Problem details: Below are entries; work out how many of their lines include the string "معاناة", and reply with the number only.
==== Available data ====
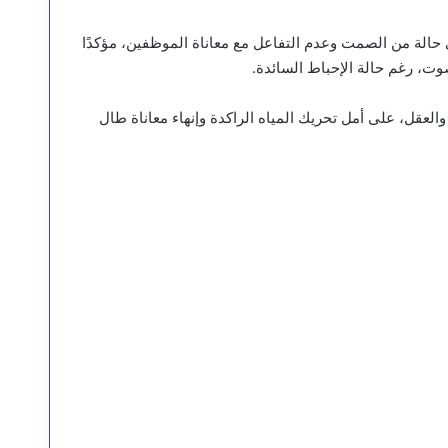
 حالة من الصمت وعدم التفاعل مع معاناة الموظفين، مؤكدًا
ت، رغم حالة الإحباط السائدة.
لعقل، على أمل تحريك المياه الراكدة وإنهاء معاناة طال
====
==== Available data ====
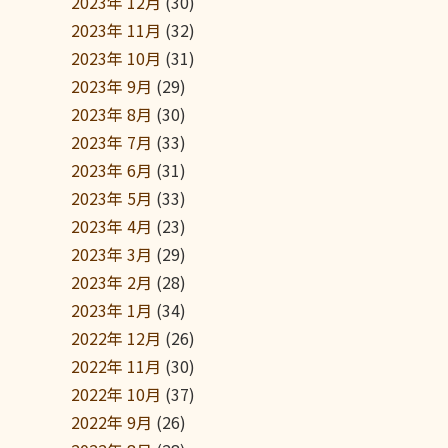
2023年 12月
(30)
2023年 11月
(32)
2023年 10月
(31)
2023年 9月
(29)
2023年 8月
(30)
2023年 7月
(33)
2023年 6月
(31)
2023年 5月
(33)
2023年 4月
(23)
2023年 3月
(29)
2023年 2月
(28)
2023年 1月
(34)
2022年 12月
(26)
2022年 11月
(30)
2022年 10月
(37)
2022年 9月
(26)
====
Written response: 2